Connor Thomas Green

    Welcome! I'm a mechanical engineer fueled by a passion for innovation and performance. A proud graduate of Harvard with an S.B. in Mechanical Engineering, my interests span beyond academia into product design, composite part production, and the intricate realms of watchmaking and micromechanics.


    Post-graduation, my love for outdoor sports and adventure led me to Norway's Olympic city of Lillehammer, where I now reside. During my university years, I captained the ski team, shaping my leadership and teamwork skills while nurturing an unwavering pursuit of excellence.


    In Norway, I merge my professional expertise with my love for exploration, embracing the thrilling convergence of engineering, design, and outdoor pursuits. Join me as I navigate this dynamic space, fusing innovation, creativity, and a relentless drive for excellence.

Carbon Fiber Electric Guitar Neck

    For my senior design thesis, I developed and manufactured a carbon fiber electric guitar neck. The project aimed to eliminate the need for a truss rod while ensuring consistent stability under varying humidity and temperature conditions, crucial for touring guitarists.
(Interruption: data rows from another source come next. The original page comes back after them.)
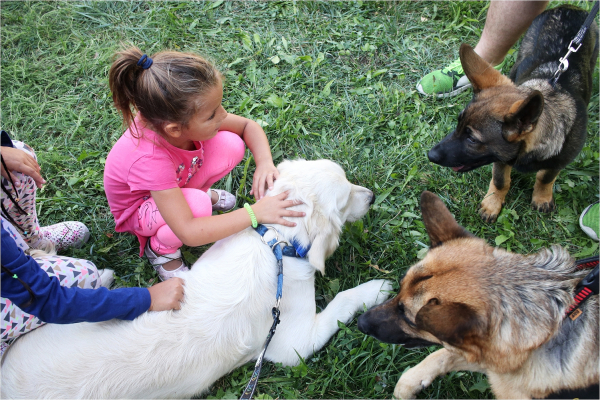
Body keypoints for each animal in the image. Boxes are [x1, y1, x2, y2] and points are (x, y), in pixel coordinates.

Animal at [0, 160, 392, 400]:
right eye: (345, 198)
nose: (372, 195)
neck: (273, 243)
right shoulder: (292, 344)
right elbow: (340, 301)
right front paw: (380, 289)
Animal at [358, 192, 596, 398]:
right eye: (399, 288)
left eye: (408, 319)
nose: (360, 322)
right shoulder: (489, 359)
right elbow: (443, 354)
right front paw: (411, 382)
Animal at [428, 5, 596, 222]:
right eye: (458, 124)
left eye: (472, 139)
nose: (430, 155)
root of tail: (568, 7)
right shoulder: (501, 160)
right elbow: (501, 181)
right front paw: (492, 203)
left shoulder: (558, 161)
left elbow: (545, 177)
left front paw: (541, 197)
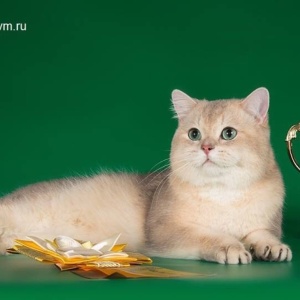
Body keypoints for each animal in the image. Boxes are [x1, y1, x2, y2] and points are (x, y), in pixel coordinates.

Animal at [0, 87, 290, 264]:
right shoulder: (165, 231)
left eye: (228, 133)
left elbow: (261, 234)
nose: (206, 147)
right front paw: (230, 246)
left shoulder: (265, 223)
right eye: (194, 134)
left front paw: (272, 247)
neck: (223, 194)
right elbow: (207, 235)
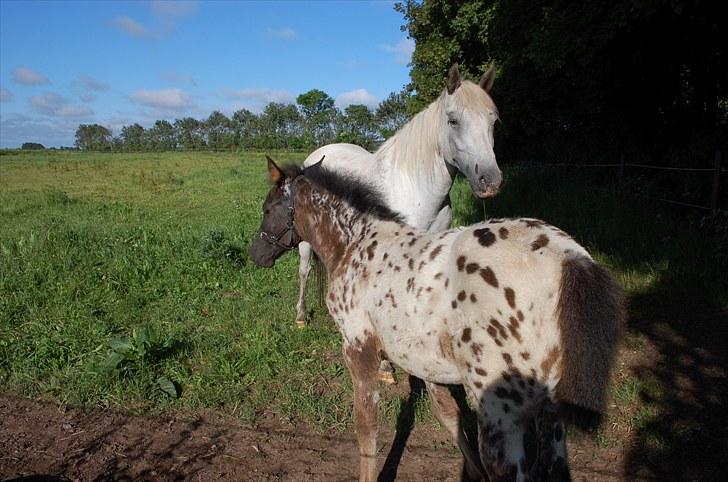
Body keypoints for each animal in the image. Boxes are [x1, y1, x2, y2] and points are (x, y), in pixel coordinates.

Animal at [252, 156, 624, 480]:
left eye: (268, 209)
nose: (257, 254)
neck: (355, 244)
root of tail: (569, 256)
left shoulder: (358, 349)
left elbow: (367, 425)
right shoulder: (425, 360)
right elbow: (447, 413)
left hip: (500, 412)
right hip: (551, 416)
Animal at [292, 63, 504, 328]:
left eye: (493, 121)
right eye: (453, 121)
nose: (490, 180)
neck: (416, 190)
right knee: (304, 269)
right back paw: (301, 316)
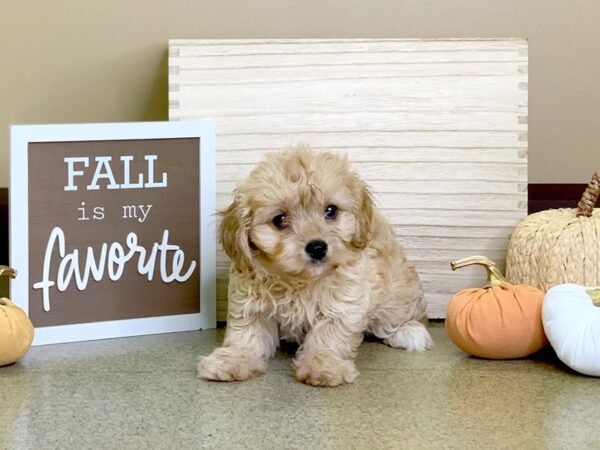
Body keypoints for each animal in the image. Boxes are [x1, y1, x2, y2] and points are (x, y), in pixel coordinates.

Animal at [199, 148, 434, 386]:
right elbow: (246, 335)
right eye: (279, 220)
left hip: (396, 290)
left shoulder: (345, 301)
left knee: (401, 314)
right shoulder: (251, 302)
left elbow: (329, 334)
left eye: (331, 211)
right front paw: (232, 360)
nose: (317, 247)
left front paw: (323, 366)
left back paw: (410, 331)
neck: (299, 280)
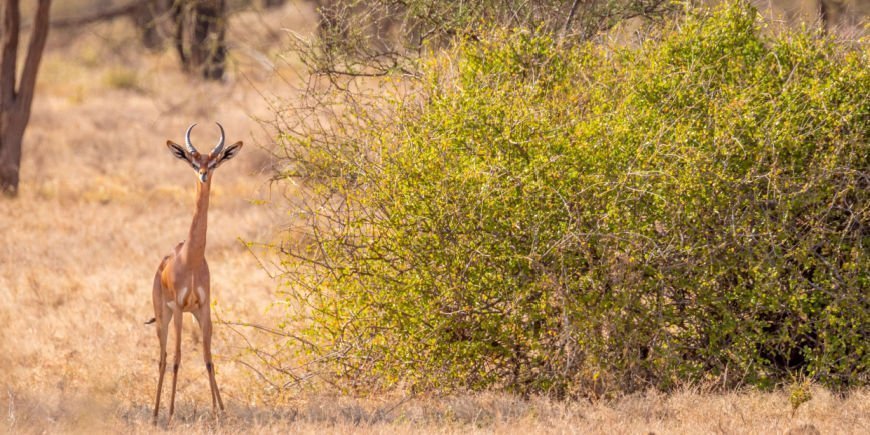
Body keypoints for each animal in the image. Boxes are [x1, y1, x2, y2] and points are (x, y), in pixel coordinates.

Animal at [146, 122, 242, 426]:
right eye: (193, 161)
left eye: (214, 161)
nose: (202, 174)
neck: (190, 258)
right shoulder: (178, 307)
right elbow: (177, 359)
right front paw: (170, 414)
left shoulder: (204, 308)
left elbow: (209, 358)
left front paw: (219, 412)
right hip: (164, 316)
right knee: (164, 357)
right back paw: (156, 415)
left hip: (190, 315)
Achieving this involved selecting carbon fiber and epoxy with complementary properties, resulting in a composite part with an almost zero coefficient of thermal expansion.
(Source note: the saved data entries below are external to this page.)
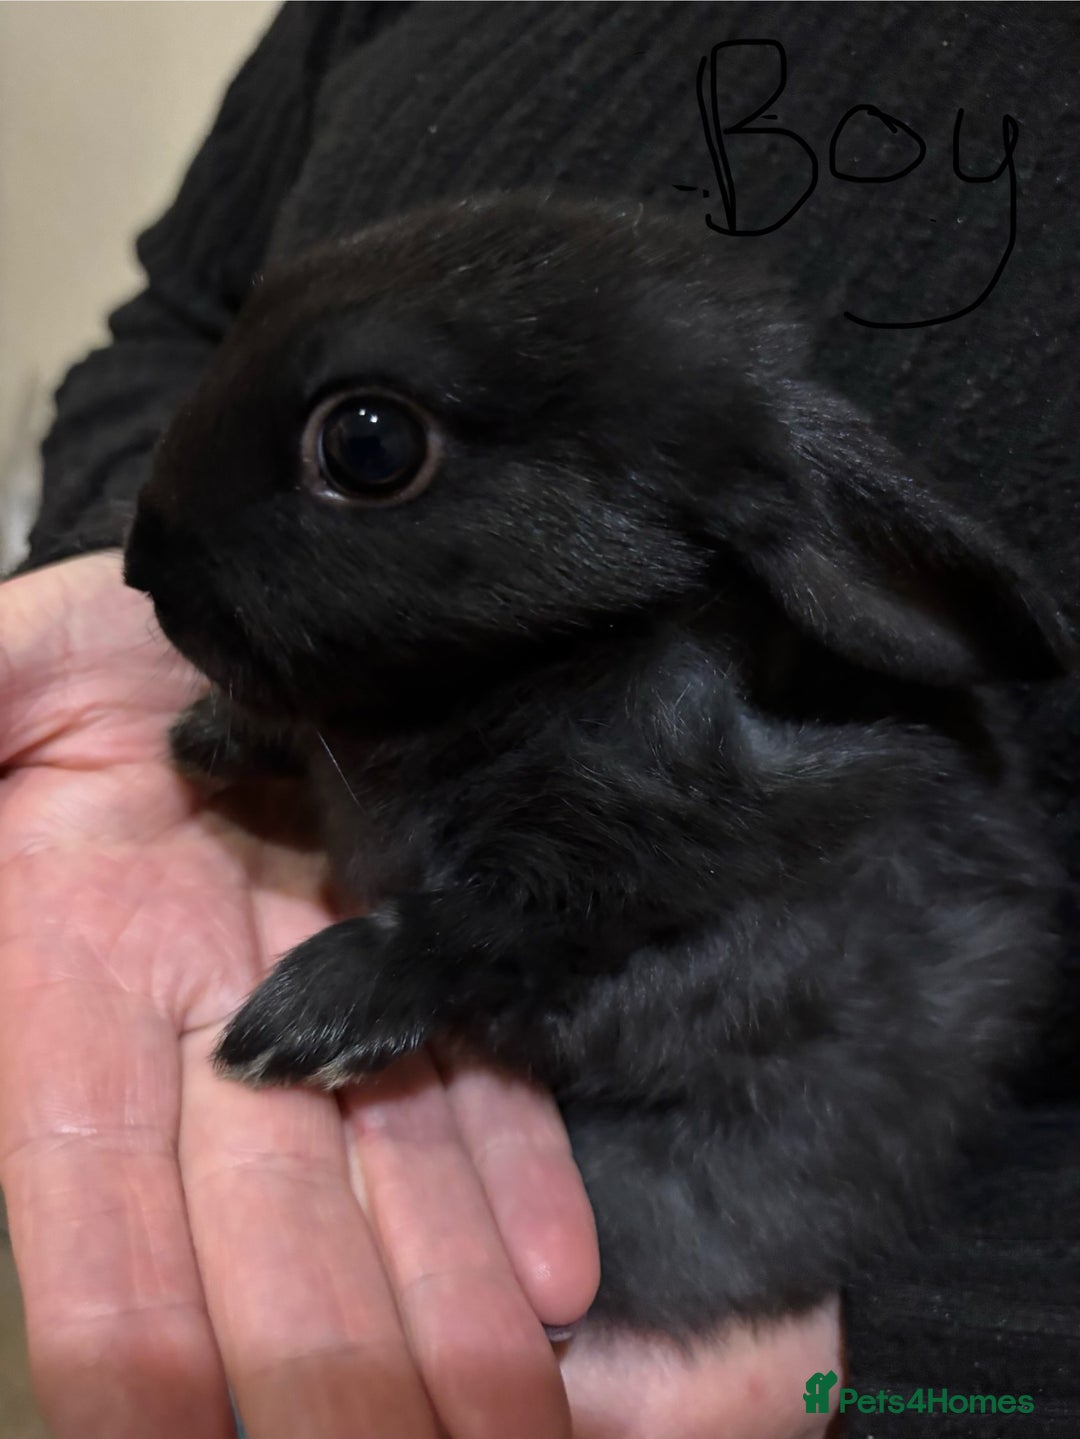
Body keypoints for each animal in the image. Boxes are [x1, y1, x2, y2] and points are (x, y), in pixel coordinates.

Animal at [123, 192, 1074, 1340]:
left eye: (368, 443)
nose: (142, 567)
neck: (535, 664)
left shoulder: (624, 846)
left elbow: (470, 925)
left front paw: (297, 1025)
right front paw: (205, 734)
    The guitar construction employed a two-stage process: the structural body of the neck underwent vacuum bagging, while the fretboard underwent compression molding. The molds, interestingly, were 3D printed, which became an additional focus of the thesis. The core was CNC machined from a foam core material.

Customized Rifle Parts

    Combining my passion for elite-level sport and composite part production, I've designed and manufactured components for a World Cup athlete's biathlon rifle, enhancing shooting accuracy consistency while significantly reducing weight—crucial factors in optimizing biathlon performances.
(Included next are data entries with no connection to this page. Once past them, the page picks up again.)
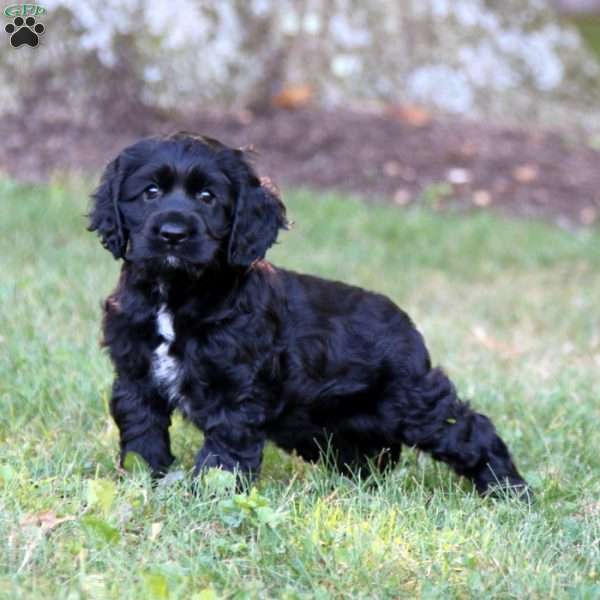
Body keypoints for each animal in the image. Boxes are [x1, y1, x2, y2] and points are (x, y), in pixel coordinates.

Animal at [89, 135, 528, 496]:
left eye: (208, 196)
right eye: (150, 192)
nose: (173, 234)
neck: (177, 294)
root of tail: (407, 325)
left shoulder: (237, 390)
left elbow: (224, 452)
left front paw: (206, 497)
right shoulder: (136, 378)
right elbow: (143, 433)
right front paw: (143, 481)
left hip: (412, 401)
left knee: (469, 429)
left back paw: (509, 490)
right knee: (372, 455)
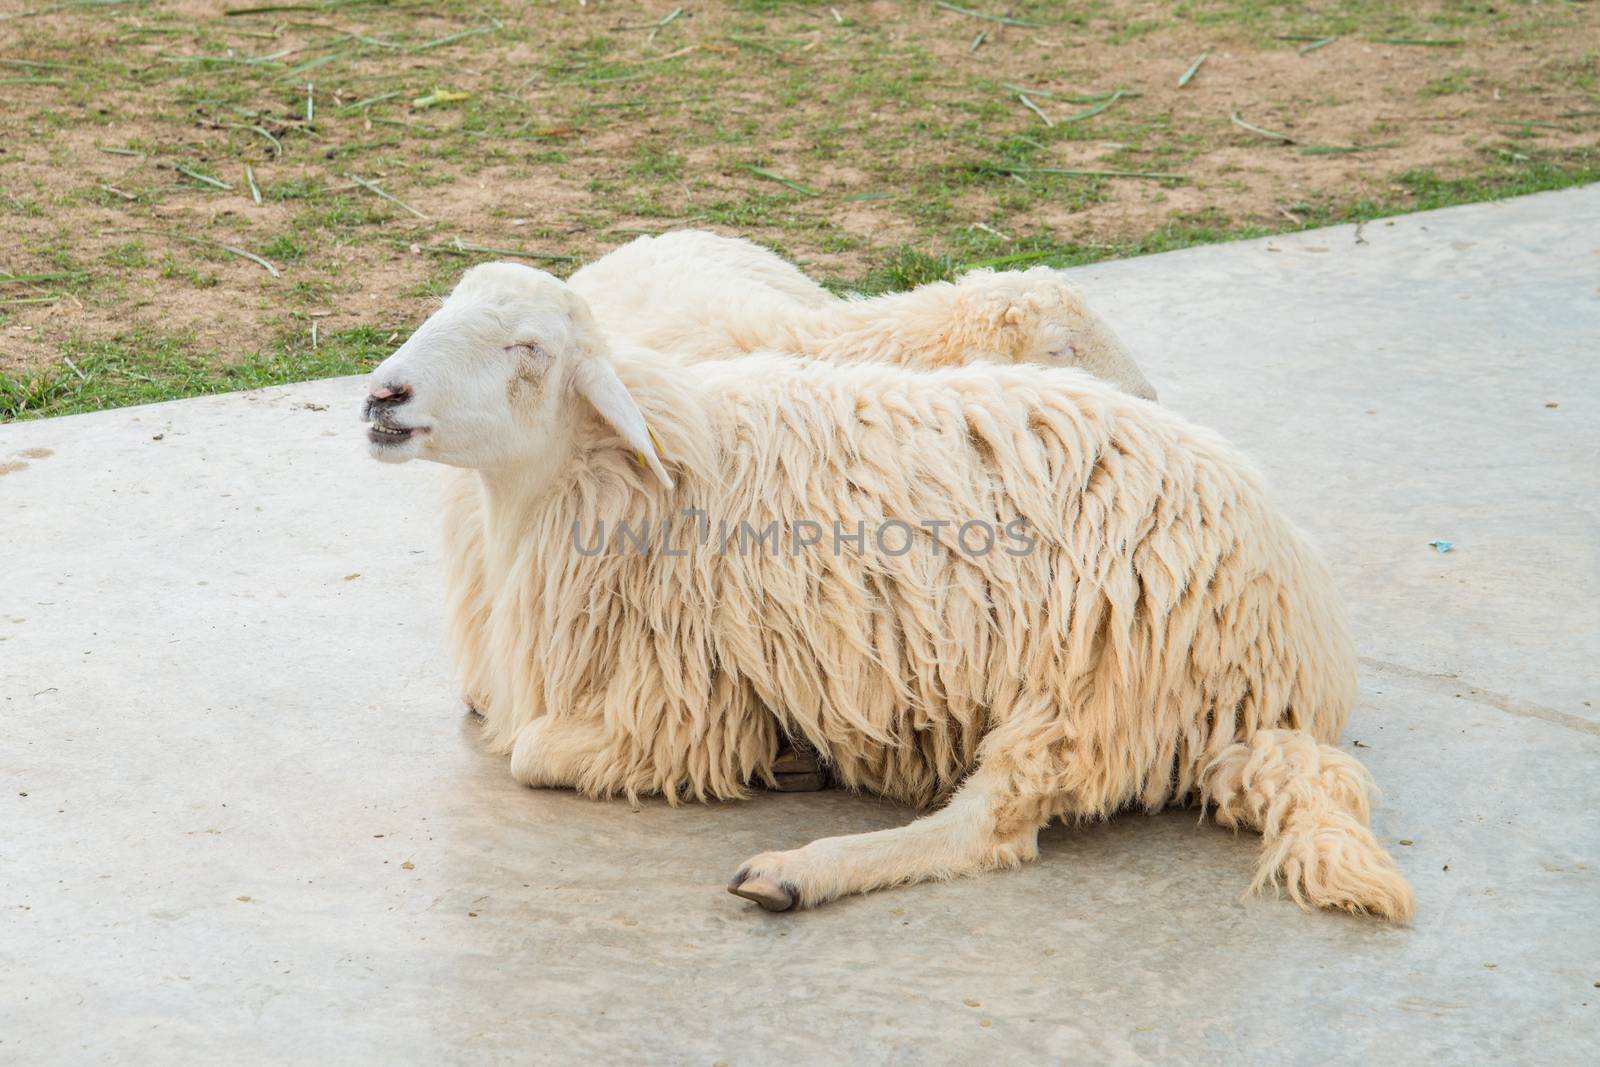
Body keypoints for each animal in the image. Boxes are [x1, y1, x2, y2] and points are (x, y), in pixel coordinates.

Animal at [363, 262, 1414, 921]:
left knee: (988, 832)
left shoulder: (674, 705)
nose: (382, 396)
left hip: (1089, 690)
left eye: (528, 347)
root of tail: (1291, 674)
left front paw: (772, 765)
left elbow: (533, 753)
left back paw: (794, 872)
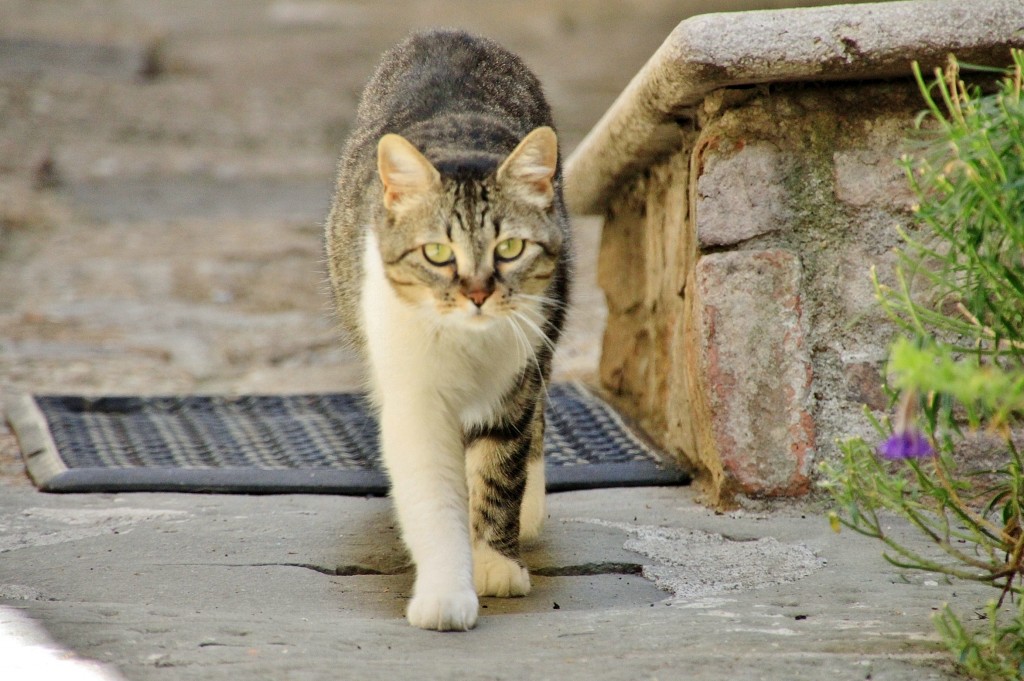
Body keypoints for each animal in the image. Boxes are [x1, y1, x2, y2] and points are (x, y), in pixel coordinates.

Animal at [323, 29, 573, 630]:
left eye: (511, 248)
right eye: (437, 253)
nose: (477, 293)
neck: (466, 341)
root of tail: (449, 32)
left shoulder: (518, 378)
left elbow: (500, 469)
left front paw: (495, 561)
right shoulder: (415, 396)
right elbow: (433, 493)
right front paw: (444, 592)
    Most of these components were produced with a compression molding process using 3D printed molds. However, certain user interface components, like the hand stopper, were directly 3D printed due to their lower strength requirements.


    In total, I achieved a 12% reduction in the rifle's weight, however, the rifle hovered just above the 3.5kg minimum weight threshold, eliminating the necessity for further weight optimization. These substantial weight reductions not only led to improved ski speed but also, concurrently, the ergonomic enhancements contributed to enhancing shooting accuracy.